§ SOURCE MATERIAL
-- -- --

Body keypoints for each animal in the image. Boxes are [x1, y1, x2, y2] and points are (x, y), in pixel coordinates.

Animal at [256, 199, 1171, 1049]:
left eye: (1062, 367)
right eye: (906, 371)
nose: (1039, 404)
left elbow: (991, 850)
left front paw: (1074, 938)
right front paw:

-- -- --

Each record must be returned exactly as it is written.

Body keypoints for each animal in the image. Boxes are [x1, y1, x2, y2] and points are (x, y), in pixel coordinates.

Animal at [256, 199, 1171, 1049]:
left eye: (1062, 367)
right eye: (906, 371)
nose: (1039, 404)
left elbow: (991, 850)
left front paw: (1074, 938)
right front paw:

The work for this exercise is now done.